Ask Your Question

Revision history [back]

There are several steps that can be taken to resolve the issue of a PySpark 3.3.0 dataframe displaying data but generating an empty CSV file while writing:

  1. Check for data type compatibility: The data types in the PySpark dataframe should be compatible with the data types specified in the CSV writer. If there is a mismatch between the data types, it can cause an empty CSV file to be generated. Ensure that the data types of the PySpark dataframe and the CSV writer are compatible.

  2. Check for write permissions: Ensure that you have write permissions to the directory where the CSV file is being written. If you do not have write permissions, you will not be able to write data to the CSV file, resulting in an empty CSV file.

  3. Check for missing records: Check for any missing records in the PySpark dataframe. If there are any records missing, it can cause an empty CSV file to be generated. Ensure that all records are present in the PySpark dataframe.

  4. Check for encoding issues: Check for any encoding issues that may be causing the CSV file to be generated as empty. Ensure that the encoding used for the PySpark dataframe and the CSV writer are the same.

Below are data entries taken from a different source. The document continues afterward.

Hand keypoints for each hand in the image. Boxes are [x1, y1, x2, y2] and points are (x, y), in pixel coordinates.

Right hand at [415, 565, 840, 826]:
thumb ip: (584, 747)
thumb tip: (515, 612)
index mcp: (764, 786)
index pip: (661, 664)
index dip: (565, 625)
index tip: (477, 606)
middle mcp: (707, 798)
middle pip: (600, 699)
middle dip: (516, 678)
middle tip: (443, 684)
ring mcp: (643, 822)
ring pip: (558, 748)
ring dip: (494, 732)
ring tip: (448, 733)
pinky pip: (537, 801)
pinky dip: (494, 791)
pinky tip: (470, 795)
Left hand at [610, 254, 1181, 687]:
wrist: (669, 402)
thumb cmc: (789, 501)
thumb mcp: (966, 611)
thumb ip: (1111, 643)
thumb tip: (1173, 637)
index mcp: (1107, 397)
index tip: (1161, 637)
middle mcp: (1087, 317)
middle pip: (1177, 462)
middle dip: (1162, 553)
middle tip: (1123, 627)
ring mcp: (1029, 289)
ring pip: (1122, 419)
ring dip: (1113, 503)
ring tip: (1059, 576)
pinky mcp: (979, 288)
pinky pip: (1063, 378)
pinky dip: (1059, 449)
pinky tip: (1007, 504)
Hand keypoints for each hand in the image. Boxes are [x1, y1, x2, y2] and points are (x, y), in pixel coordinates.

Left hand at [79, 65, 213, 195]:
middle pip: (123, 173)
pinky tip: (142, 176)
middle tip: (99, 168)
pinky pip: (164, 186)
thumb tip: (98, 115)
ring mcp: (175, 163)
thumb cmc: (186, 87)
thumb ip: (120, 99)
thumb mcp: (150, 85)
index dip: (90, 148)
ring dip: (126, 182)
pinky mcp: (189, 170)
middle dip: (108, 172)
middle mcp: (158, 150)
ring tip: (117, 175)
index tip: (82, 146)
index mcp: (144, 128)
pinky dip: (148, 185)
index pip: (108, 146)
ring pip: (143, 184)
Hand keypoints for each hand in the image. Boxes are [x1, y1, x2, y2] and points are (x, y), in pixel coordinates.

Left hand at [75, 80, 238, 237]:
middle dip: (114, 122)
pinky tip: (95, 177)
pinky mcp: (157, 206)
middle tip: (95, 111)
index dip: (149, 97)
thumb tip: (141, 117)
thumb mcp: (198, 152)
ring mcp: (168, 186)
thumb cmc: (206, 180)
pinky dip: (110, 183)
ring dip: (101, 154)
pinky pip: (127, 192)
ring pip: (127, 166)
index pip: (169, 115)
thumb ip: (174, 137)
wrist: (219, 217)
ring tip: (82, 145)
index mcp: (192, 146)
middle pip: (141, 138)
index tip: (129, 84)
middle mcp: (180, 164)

  5. Try writing to a local file: Try writing the PySpark dataframe to a local file instead of a networked file system. This will help in identifying any issues related to the networked file system.

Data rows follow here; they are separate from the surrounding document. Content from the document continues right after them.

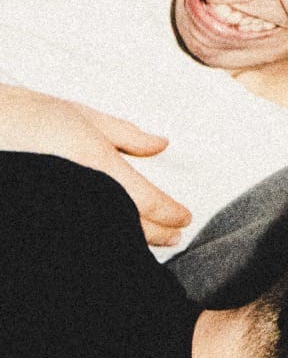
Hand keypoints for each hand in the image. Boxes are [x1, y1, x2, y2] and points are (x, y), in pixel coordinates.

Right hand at [0, 84, 190, 246]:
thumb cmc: (32, 115)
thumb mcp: (84, 116)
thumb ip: (126, 134)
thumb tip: (161, 144)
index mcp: (96, 162)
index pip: (146, 200)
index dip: (170, 213)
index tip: (185, 218)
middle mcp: (83, 189)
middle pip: (130, 225)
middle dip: (156, 234)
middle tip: (175, 236)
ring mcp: (65, 206)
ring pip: (106, 236)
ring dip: (130, 241)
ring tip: (149, 241)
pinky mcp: (46, 218)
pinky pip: (81, 234)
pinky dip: (102, 239)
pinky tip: (111, 239)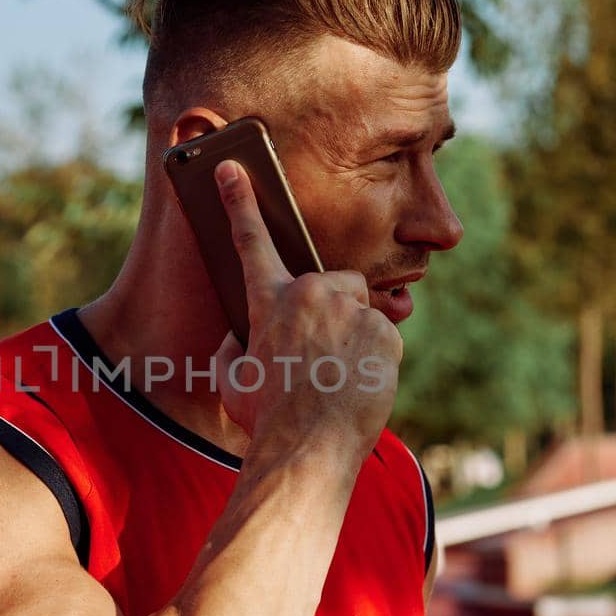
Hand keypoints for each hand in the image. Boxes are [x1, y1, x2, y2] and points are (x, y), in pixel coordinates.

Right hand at [211, 159, 401, 462]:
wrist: (308, 448)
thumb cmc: (267, 419)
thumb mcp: (232, 382)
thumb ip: (235, 348)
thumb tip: (240, 338)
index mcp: (269, 302)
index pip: (250, 240)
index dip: (238, 201)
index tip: (232, 167)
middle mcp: (311, 295)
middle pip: (330, 283)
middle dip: (330, 309)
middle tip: (319, 354)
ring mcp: (351, 311)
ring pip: (358, 312)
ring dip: (352, 337)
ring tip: (337, 379)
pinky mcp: (383, 331)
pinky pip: (382, 337)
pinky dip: (374, 359)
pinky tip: (357, 386)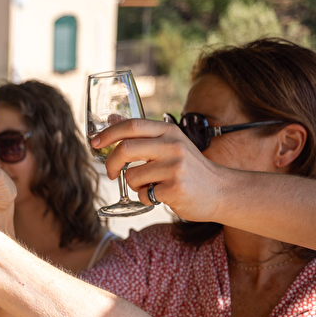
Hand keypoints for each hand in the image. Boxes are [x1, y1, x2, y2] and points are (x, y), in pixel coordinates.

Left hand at [92, 118, 222, 221]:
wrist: (222, 191)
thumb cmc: (190, 168)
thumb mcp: (171, 143)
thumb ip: (143, 134)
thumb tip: (111, 118)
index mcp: (169, 132)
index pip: (132, 126)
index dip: (108, 134)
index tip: (94, 143)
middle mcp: (173, 146)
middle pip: (125, 149)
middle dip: (111, 163)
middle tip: (111, 173)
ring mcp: (175, 167)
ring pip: (132, 176)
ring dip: (135, 185)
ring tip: (152, 185)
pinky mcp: (175, 188)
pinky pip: (143, 195)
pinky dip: (146, 198)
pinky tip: (162, 195)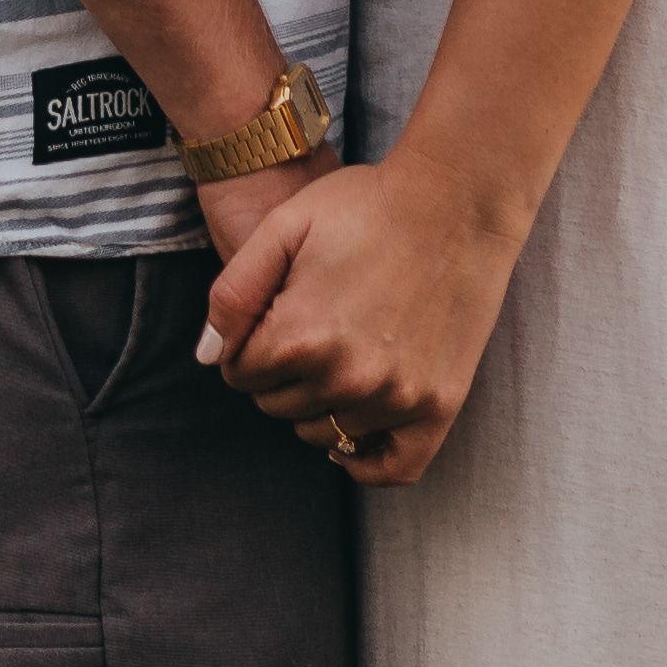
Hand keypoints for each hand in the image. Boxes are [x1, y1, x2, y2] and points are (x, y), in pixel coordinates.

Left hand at [194, 154, 525, 488]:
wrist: (457, 199)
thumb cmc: (366, 204)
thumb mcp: (284, 226)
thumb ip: (233, 294)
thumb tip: (208, 357)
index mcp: (299, 335)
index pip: (240, 373)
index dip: (248, 342)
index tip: (274, 315)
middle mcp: (345, 377)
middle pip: (278, 406)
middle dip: (280, 373)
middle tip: (311, 326)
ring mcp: (395, 397)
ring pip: (323, 434)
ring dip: (319, 404)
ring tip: (340, 354)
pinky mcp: (438, 404)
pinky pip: (393, 468)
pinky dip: (365, 461)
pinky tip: (354, 433)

  6. Check for Spark version compatibility: Ensure that the Spark version being used is compatible with the PySpark dataframe. If there is a compatibility issue, it can cause the CSV file to be generated as empty.

  7. Check for missing data in partitions: Check for any missing data in partitions of the PySpark dataframe. If there are any missing data, it can cause an empty CSV file to be generated. Ensure that all partitions have data.

By following these steps, the issue of a PySpark 3.3.0 dataframe displaying data but generating an empty CSV file while writing can be resolved.